Artı Gerçek – Mersin Tarsus’ta 2016 yılında başlayıp, özel harekat polisleri eşliğinde bir yıl süren gizemli kazının bir benzeri bugünlerde Lüleburgaz’da yaşanıyor. İş insanı Nevzat Demir’in arazisinde, savcılık ve valiliğin de devreye girmesiyle kazı çalışması başlatıldı. Cumhuriyet gazetesi yazarı Miyase İlknur “Tarsus kazısı bitti sıra Lüleburgaz’da” başlıklı yazısında yaşananları şöyle aktardı:
“Mersin’in Tarsus kazısındaki gizemli öykünün benzeri bu kez Lüleburgaz’da yaşandı. Define avcılığı ile başlayıp sonradan terör operasyonuna dönüşen bu ilginç hikâyenin taraflarından biri ünlü bir iş insanı. Fırat Plastik Kauçuk Sanayi (Fıratpen) Yönetim Kurulu Başkanı Nevzat Demir.
ÖNCE YERALTINI TARAYABİLEN DRONE’LAR UÇURDULAR
…İddialara göre arazisi üzerinde drone’lar uçtuğu bilgisi çiftlik çalışanları tarafından kendisine iletilir. Üzerinde çok da durmaz. Çok geçmeden yeraltını da tarayabilme özelliklerine sahip drone’ların uçuş nedeni kendisine gelen gizemli bir konuğun anlattıklarından sonra aydınlanır. Daha önce hiç tanımadığı bu konuk, kendisini cumhurbaşkanının eski fotoğrafçısı Lokman diye tanıtır. Soyadını bize aktaranlar ya unutmuş ya da bilmiyor. Yaptığımız araştırmalarda Cumhurbaşkanlığı fotoğraf bürosunda Lokman diye birini bulamadık. Neyse büronun şefi değil belki de büroda çalışan bir fotoğrafçı da olabilir. Ya da hiç çalışmamış ama kendisine hayali bir görev de uydurmuştur. Ancak sağlam bağlantıları olduğu sonradan ortaya çıkacaktır.

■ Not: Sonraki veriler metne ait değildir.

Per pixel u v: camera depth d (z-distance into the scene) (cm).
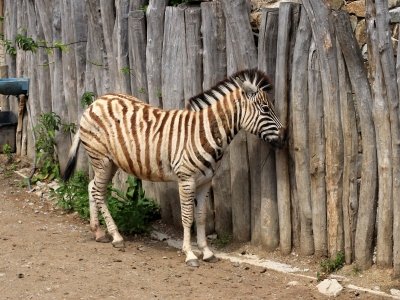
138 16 931
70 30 1066
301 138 780
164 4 909
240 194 851
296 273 770
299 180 790
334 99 747
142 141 812
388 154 714
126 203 957
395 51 756
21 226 923
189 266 794
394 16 755
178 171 801
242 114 786
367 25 711
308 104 777
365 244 745
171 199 923
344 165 757
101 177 860
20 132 1249
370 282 728
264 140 786
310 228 798
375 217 746
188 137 795
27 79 1170
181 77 894
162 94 912
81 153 1078
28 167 1206
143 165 818
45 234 891
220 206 880
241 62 816
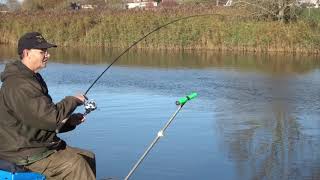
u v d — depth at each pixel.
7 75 4.44
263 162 8.60
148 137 10.09
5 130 4.49
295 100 14.40
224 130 10.73
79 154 4.86
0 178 4.48
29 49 4.49
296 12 31.02
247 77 19.19
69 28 35.03
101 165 8.38
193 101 14.05
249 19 30.86
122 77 19.00
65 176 4.66
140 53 29.03
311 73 20.44
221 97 14.83
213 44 31.09
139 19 32.78
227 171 8.16
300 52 29.28
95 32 33.97
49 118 4.32
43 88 4.57
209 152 9.14
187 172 8.08
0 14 38.97
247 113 12.58
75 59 25.83
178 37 31.52
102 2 43.19
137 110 12.69
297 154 9.05
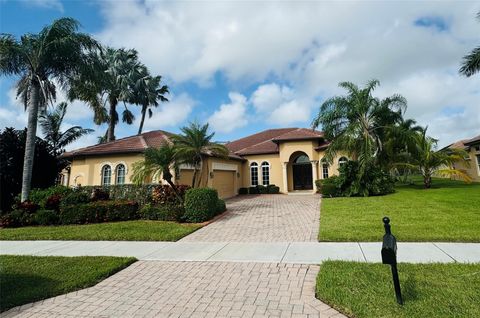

Emekli cumhurbaşkanı fotoğrafçısı bu zatın Nevzat Demir’den bir ricası vardır. Demir’in Lüleburgaz’daki Sarmısaklı Mahallesi 999 Ada 1 Parsel’de bulunan arazisinde define olduğunu, devlet tarafından tespit edilen bu definenin çıkarılması gerektiğini, arazi sahibi olarak kendisine de yüzde 20 pay verilecek definenin bulunmasına yönelik kazı çalışmaları için izin vermesini ister. Nevzat Demir, devletin sözle değil resmi yazışmalarla yürüdüğünü hatırlatıp resmi olarak başvurulması halinde izin vereceğini söyler. Gizemli konuk istediğini alamayınca ayrılır.
VALİ DE ARADI
Aradan birkaç gün geçer geçmez bu kez Kırklareli Valisi Birol Ekici tarafından aranır arazi sahibi Nevzat Demir. İddialara göre vali de, fotoğrafçı Lokman Bey gibi arazide define olduğu yönünde iddialar olduğunu, devletin de bunu çıkartmak istediğini yasa gereği arazi sahibi olarak izin vermesi için ricada bulunur. Nevzat Demir, bu konuda ilk talepte bulunan cumhurbaşkanı eski fotoğrafçısı olduğunu söyleyen Lokman Bey’e söylediklerini tekrarlar. Yani resmi olarak devletin başvurması halinde izin vereceğini, sözlü talepleri dikkate almayacağını söyler.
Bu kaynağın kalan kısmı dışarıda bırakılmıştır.